» Task to complete
Everything in the listing below should be repeated exactly, apart from the pictures.
========================================
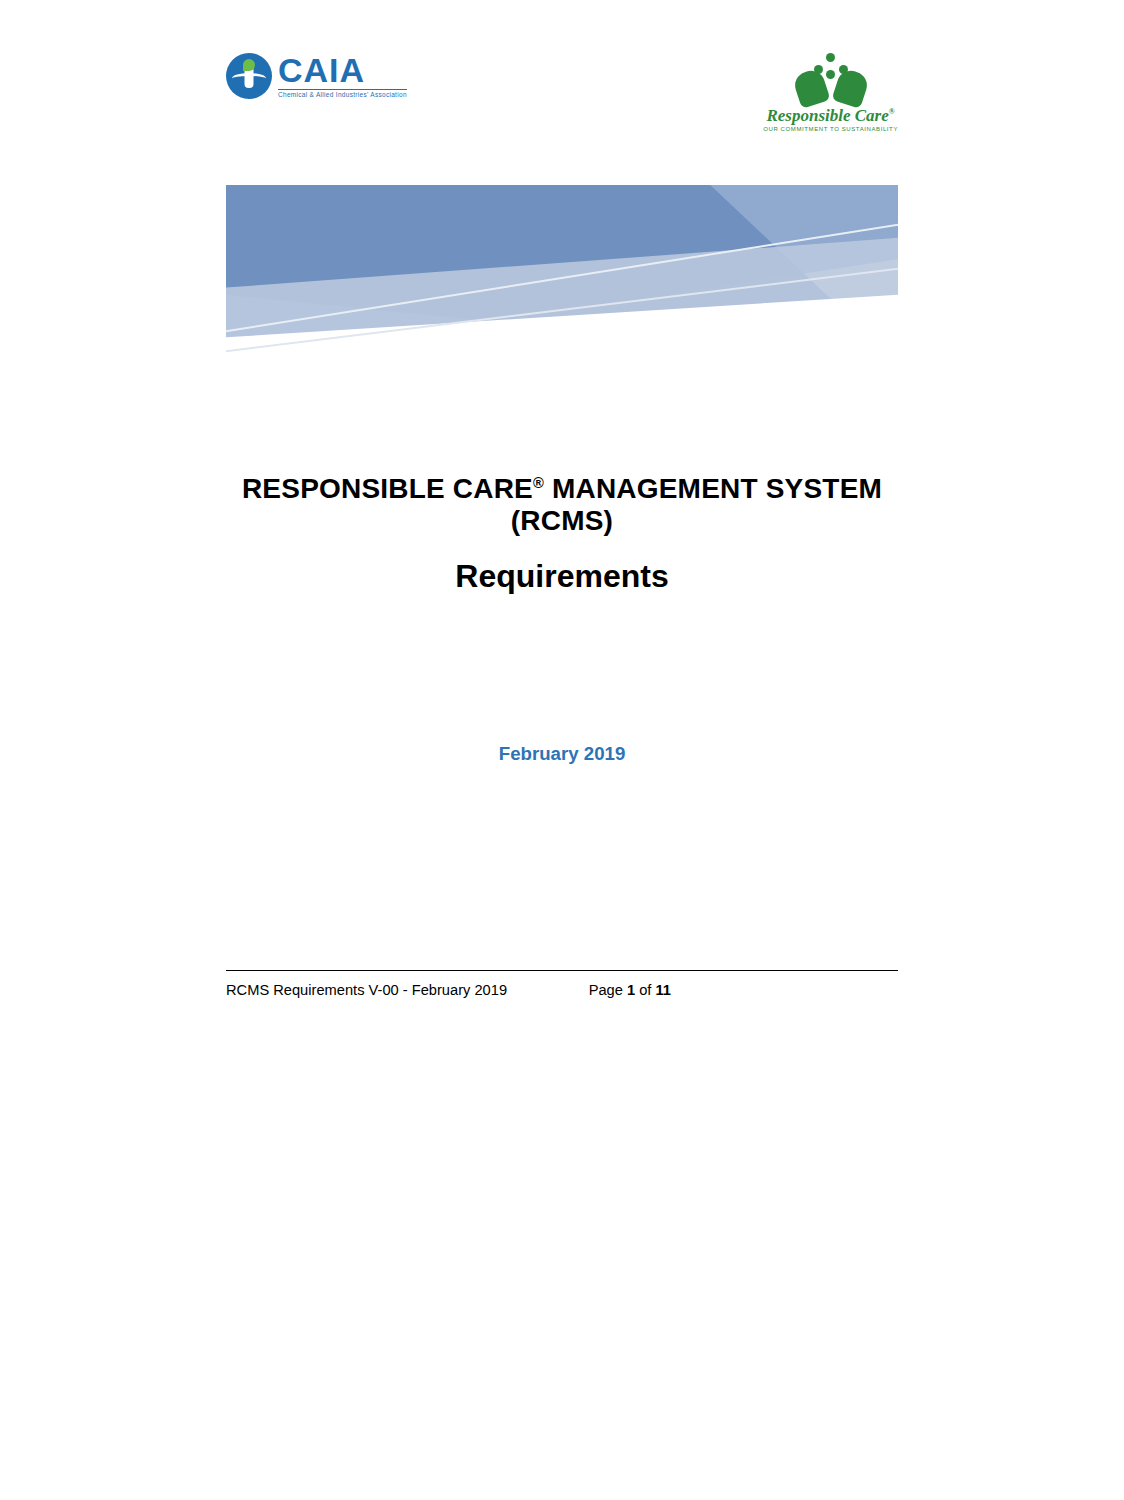CAIA Chemical & Allied Industries' Association
Responsible Care®
Our commitment to sustainability
RESPONSIBLE CARE® MANAGEMENT SYSTEM (RCMS)
Requirements
February 2019
RCMS Requirements V-00 - February 2019 Page 1 of 11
========================================
» Completed exercise
CAIA Chemical & Allied Industries' Association
Responsible Care®
Our commitment to sustainability
RESPONSIBLE CARE® MANAGEMENT SYSTEM (RCMS)
Requirements
February 2019
RCMS Requirements V-00 - February 2019 Page 1 of 11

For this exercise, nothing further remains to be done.